Texte fourni:
------------

Les métaphysiciens devraient s'intéresser plus au golf. La Coupe Ryder a encore une fois tranché hier un de leurs vieux débats. Non, le corps n'est pas séparé de l'esprit. Sinon, comment expliquer les élans spasmodiques des Américains, incapables de caler sous pression des roulés de trois pieds pour sauver leur honneur?

Le court espace entre nos deux oreilles abrite un mystère où peut disparaître le bon sens.

Ce tournoi oppose chaque deux ans les États-Unis à l'Europe. Douze pros habitués à jouer pour leur portefeuille deviennent alors une équipe. Et leurs nerfs sont testés comme jamais dans leur carrière.

C'est pour cela qu'on scrute tant le capitaine, qui doit opérer cette transformation. Cette année, les efforts du capitaine américain Tom Watson ont surtout produit un malaise.

------------

Entrées enregistrées:
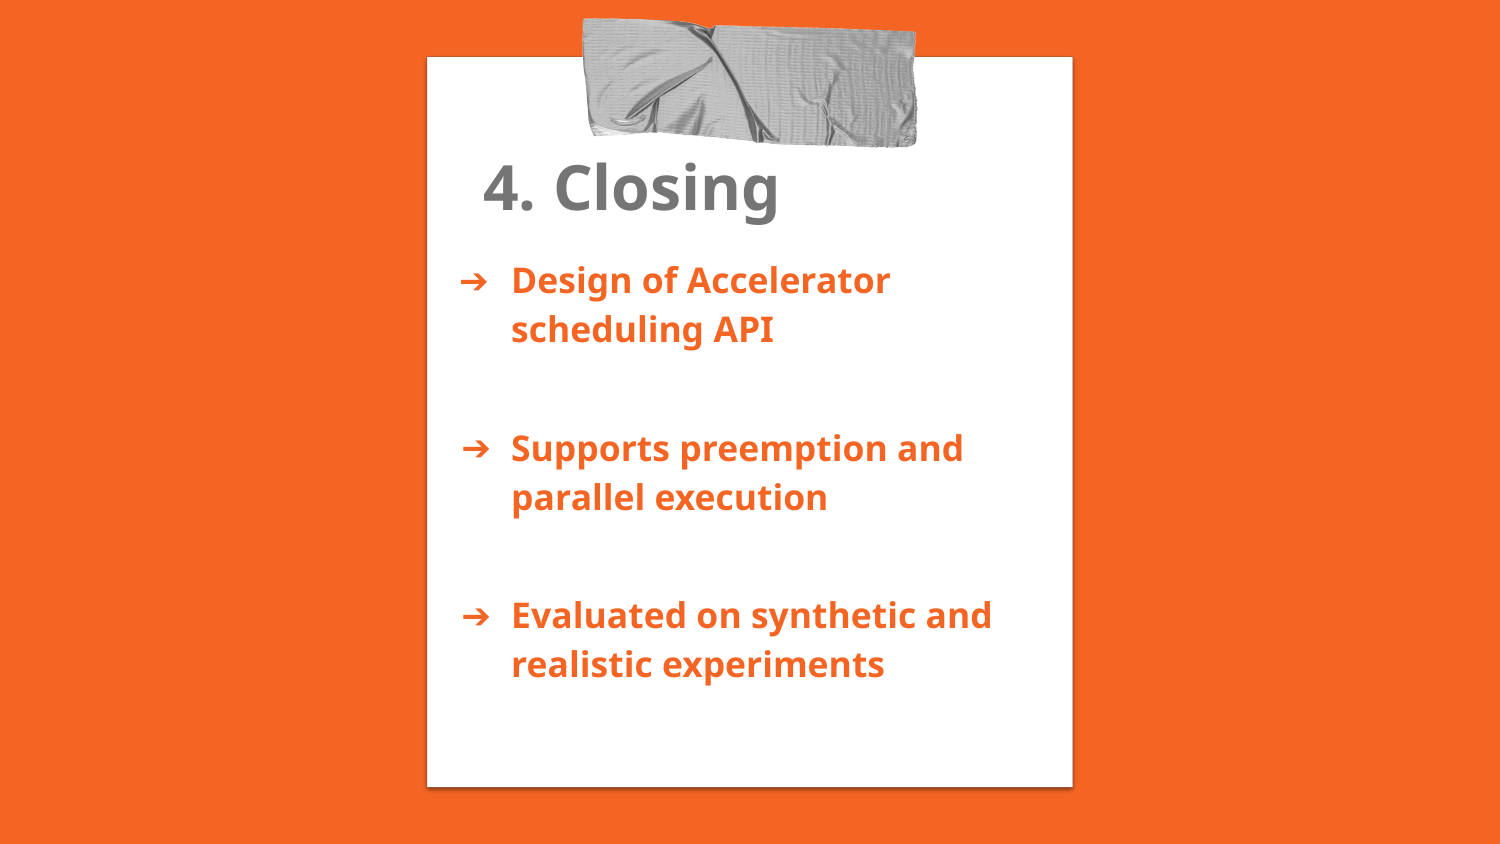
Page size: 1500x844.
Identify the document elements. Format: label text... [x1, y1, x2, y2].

picture [401, 16, 1099, 817]
text_box 4. Closing [468, 112, 1032, 160]
list Design of Accelerator scheduling API Supports preemption and parallel execution Evaluated on synthetic and realistic experiments [421, 160, 1066, 796]
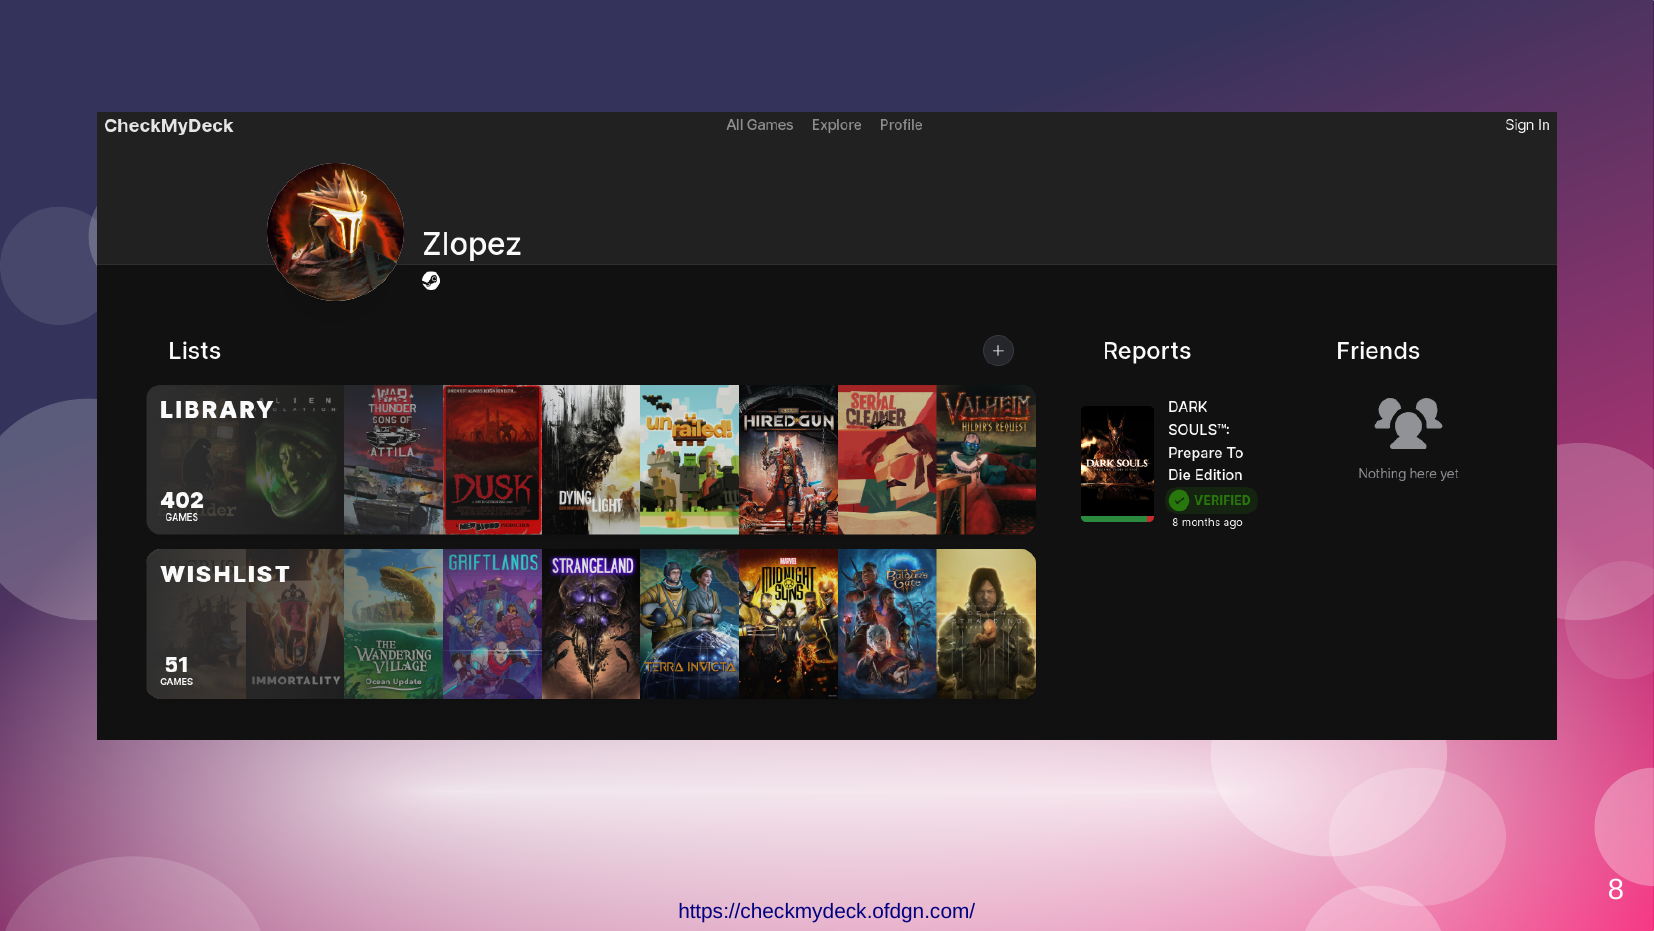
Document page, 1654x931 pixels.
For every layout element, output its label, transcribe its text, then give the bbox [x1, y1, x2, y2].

text_box https://checkmydeck.ofdgn.com/ [640, 892, 1014, 931]
picture [97, 112, 1557, 740]
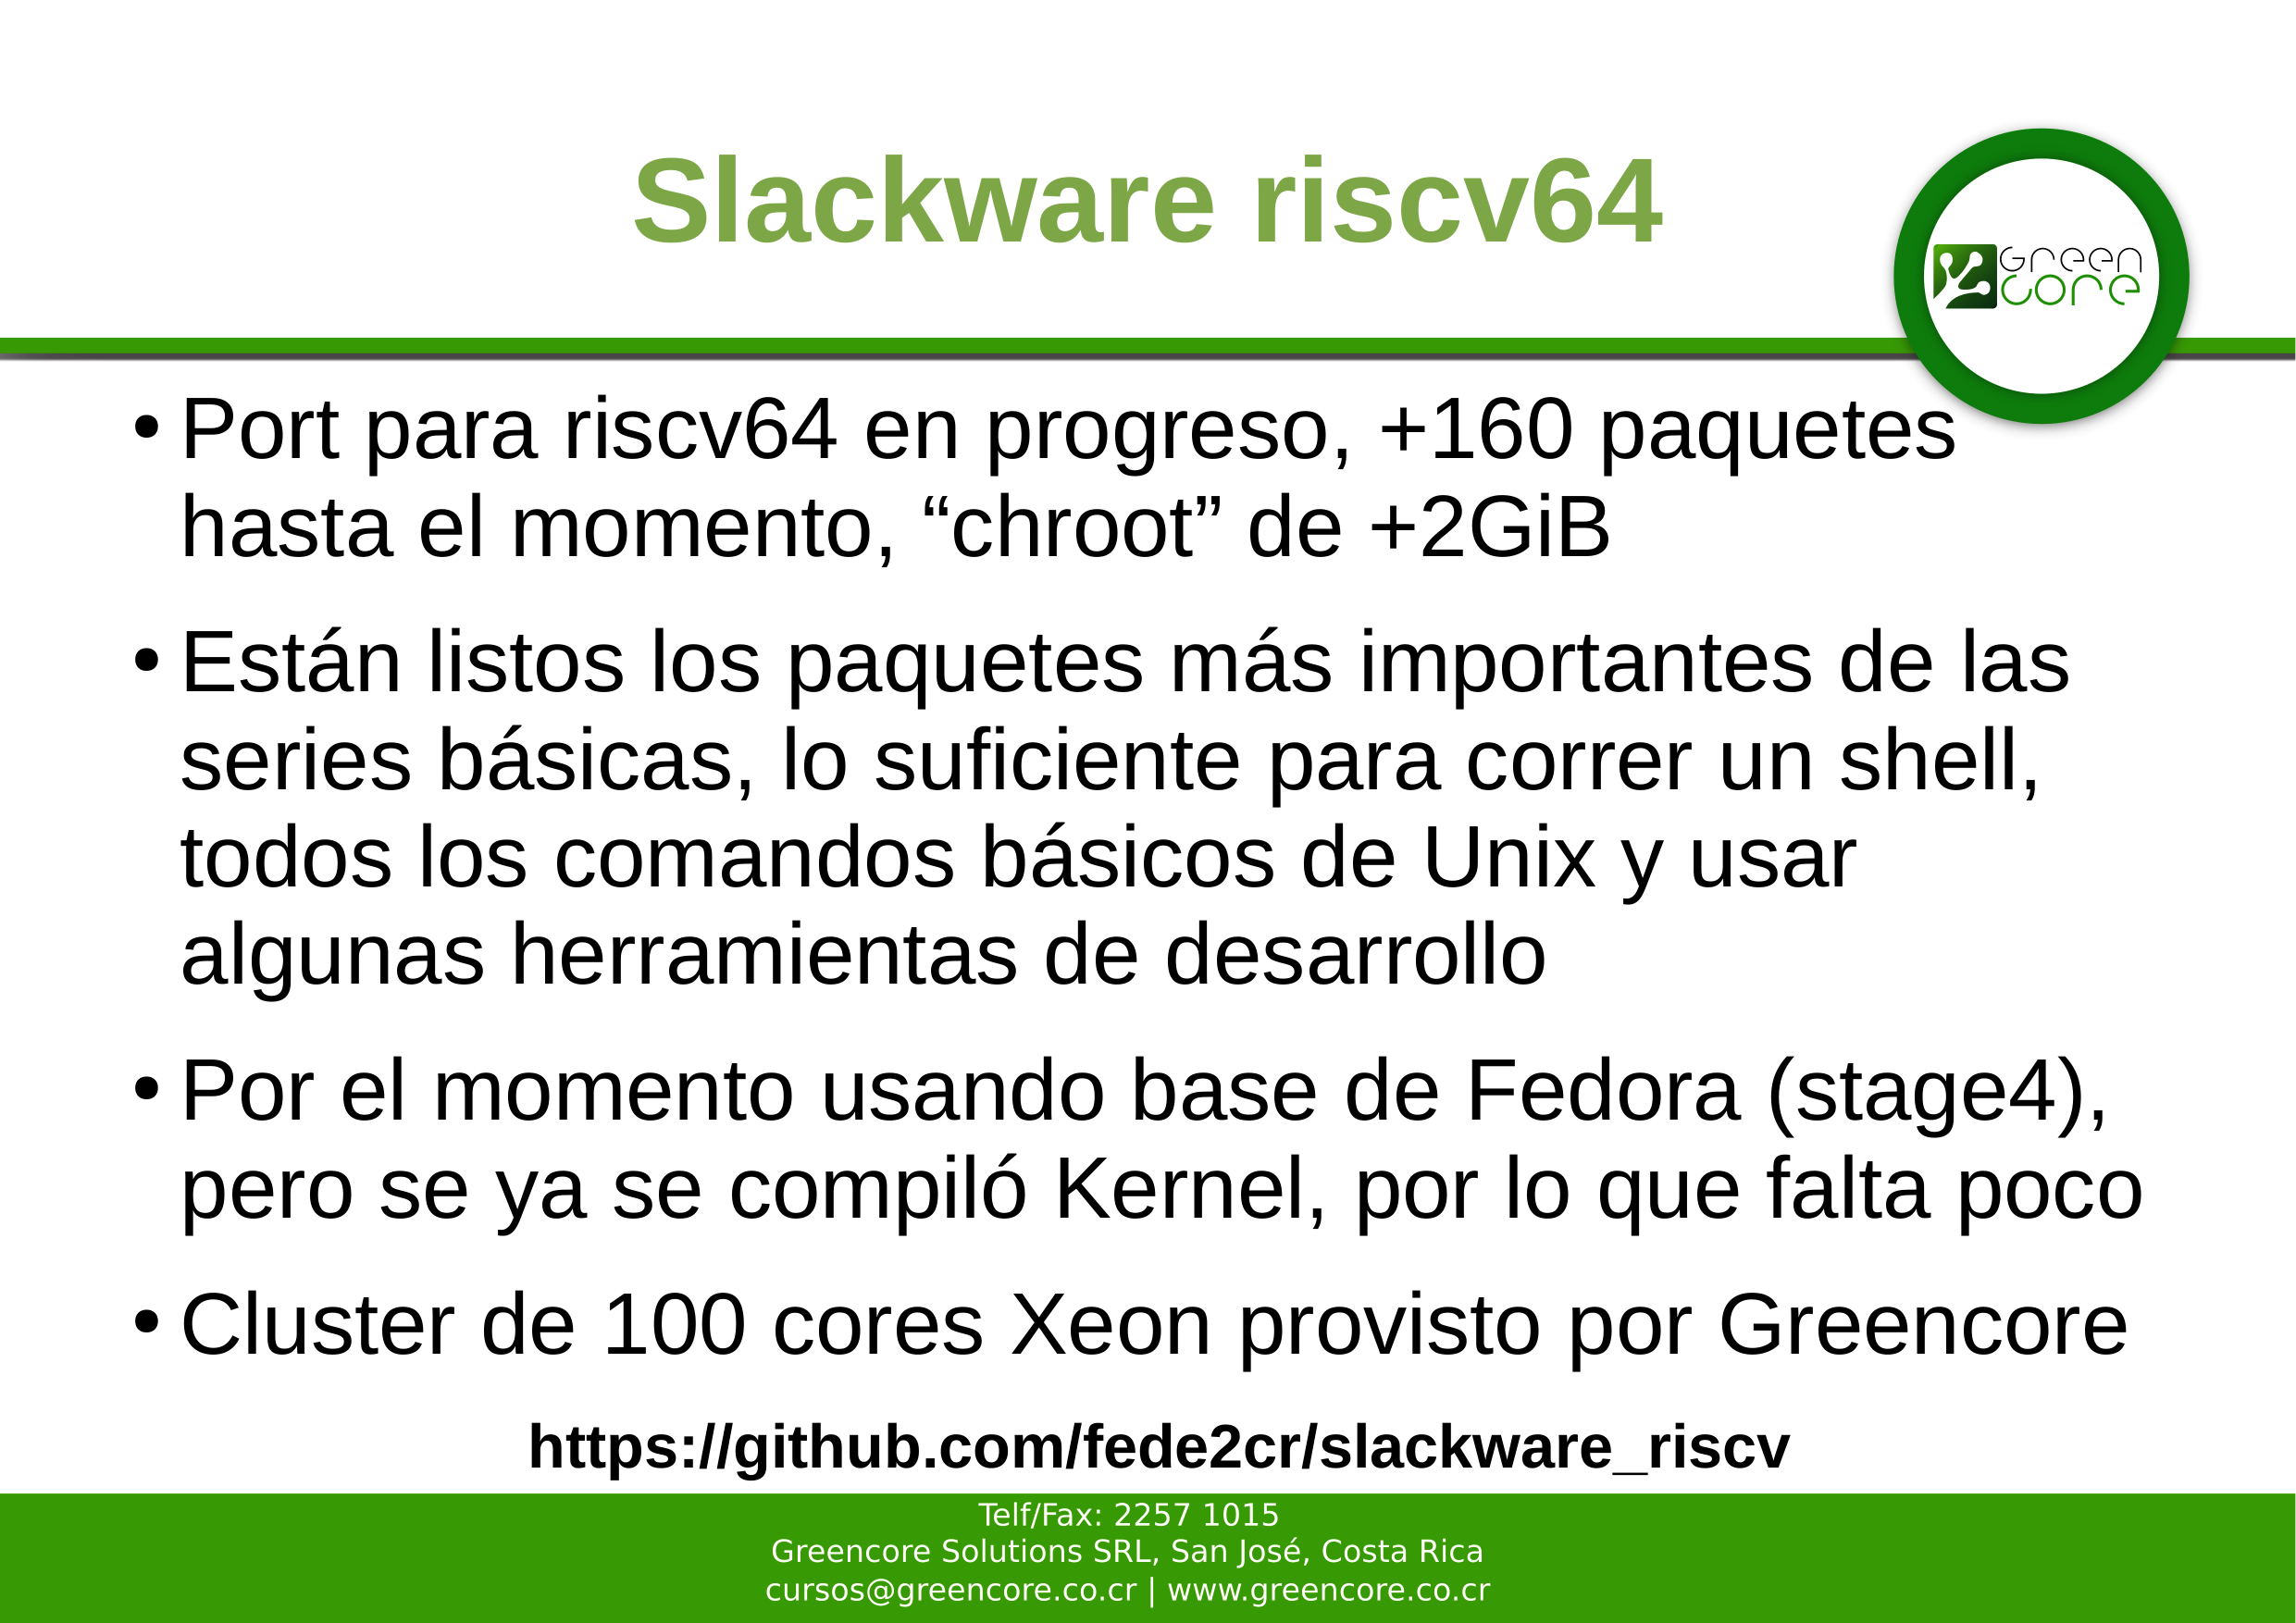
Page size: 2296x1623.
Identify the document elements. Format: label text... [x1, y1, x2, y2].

picture [0, 0, 2296, 1623]
text_box https://github.com/fede2cr/slackware_riscv [515, 1405, 1908, 1558]
title Slackware riscv64 [115, 64, 2181, 336]
list Port para riscv64 en progreso, +160 paquetes hasta el momento, “chroot” de +2GiB Están listos los paquetes más importantes de las series básicas, lo suficiente para correr un shell, todos los comandos básicos de Unix y usar algunas herramientas de desarrollo Por el momento usando base de Fedora (stage4), pero se ya se compiló Kernel, por lo que falta poco Cluster de 100 cores Xeon provisto por Greencore [115, 379, 2181, 1489]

------------

À faire:
[a] D'après le texte sur la Coupe Ryder, à quelle fréquence ce tournoi oppose-t-il les États-Unis à l'Europe ?
[b] Transcrivez fidèlement le passage du texte sur la Coupe Ryder qui commence aux mots « C'est pour cela » et s'arrête après « produit un malaise. ».

Exercice corrigé:
[a] Chaque deux ans.

[b]
C'est pour cela qu'on scrute tant le capitaine, qui doit opérer cette transformation. Cette année, les efforts du capitaine américain Tom Watson ont surtout produit un malaise.